UN chief in South Africa to attend memorial service for Nelson Mandela
“We join together in sorrow for a mighty loss and in celebration of a mighty life,” Mr. Ban said in remarks at the Nelson Mandela Centre of Memory, which is a museum.
Mr. Mandela, affectionately known as ‘Madiba,’ died last Thursday. The late human rights lawyer, prisoner of conscience, international peacemaker and first democratically-elected President of post-apartheid South Africa was 95.
“Nelson Mandela’s principled stand in defense of the fundamental equality of all human beings was decisive in dismantling the system of apartheid,” said Mr. Ban. “His remarkable compassion upon his release from prison after 27 years set South Africa immediately on a path of dialogue and reconciliation.”
The Secretary-General hailed Mr. Mandela as “a giant for justice, equality and human rights,” adding that he was more than one of the world’s greatest leaders. “He was a teacher, and he taught and practiced by example.”

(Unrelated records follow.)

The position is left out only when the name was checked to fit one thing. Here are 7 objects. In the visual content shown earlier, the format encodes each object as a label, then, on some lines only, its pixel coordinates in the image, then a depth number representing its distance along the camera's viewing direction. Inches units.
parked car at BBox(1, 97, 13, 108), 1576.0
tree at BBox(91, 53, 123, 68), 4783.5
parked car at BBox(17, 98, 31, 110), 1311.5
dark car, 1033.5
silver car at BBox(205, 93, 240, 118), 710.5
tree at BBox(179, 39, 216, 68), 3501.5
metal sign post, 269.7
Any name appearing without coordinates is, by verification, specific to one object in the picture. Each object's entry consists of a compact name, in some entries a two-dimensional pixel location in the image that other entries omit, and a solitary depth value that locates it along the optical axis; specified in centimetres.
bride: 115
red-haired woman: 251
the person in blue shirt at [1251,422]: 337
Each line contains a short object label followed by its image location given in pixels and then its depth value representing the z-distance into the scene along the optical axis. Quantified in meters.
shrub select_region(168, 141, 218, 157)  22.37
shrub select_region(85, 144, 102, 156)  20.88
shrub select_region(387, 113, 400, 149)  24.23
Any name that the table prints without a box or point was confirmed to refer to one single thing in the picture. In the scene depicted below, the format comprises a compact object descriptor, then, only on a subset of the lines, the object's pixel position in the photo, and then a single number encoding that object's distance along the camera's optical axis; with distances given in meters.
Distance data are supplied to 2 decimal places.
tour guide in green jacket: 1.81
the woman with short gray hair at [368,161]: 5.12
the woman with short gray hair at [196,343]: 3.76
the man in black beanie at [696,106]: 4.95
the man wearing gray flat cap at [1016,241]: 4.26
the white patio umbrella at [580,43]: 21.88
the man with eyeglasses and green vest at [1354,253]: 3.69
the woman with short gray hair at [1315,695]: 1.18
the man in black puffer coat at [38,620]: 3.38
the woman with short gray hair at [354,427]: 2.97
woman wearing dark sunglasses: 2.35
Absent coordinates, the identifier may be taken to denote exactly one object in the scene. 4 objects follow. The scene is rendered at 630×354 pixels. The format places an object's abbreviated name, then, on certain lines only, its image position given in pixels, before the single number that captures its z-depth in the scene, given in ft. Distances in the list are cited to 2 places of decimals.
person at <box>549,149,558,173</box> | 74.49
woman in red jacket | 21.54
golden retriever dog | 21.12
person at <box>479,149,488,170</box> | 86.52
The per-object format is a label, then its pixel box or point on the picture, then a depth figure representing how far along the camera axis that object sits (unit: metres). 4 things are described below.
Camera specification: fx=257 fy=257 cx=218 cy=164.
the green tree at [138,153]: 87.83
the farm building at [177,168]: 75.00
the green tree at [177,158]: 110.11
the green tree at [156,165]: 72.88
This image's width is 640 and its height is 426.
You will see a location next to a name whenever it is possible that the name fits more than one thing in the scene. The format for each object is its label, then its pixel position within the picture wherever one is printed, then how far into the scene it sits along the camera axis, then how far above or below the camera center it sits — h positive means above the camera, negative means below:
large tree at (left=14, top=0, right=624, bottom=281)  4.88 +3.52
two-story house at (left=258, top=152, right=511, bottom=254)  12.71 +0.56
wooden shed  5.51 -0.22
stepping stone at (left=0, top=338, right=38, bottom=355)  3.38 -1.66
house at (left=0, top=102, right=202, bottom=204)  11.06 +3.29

Mr. Ban recalled meeting Mr. Mandela at his home in February 2009, and how “deeply moved” the UN chief was by the way Madiba put the well-being of others first, by his humility, modesty, humble mind, and human decency.
“That is wisdom for today as we strive to help the vulnerable, end armed conflict, protect human rights and create the better world for which Nelson Mandela gave so much.
“The people of South Africa and the entire world have lost a hero. His legacy is profound, immortal and will continue to guide the work of the United Nations.”
The Secretary-General also visited Mr. Mandela’s residence, where he offered his condolences to the former President’s family.
According to media reports, Tuesday’s memorial service in Johannesburg will precede three days during which Mr. Mandela’s body will lie in state in the Union Buildings in Pretoria before his burial on Sunday in his childhood village of Qunu in the Eastern Cape.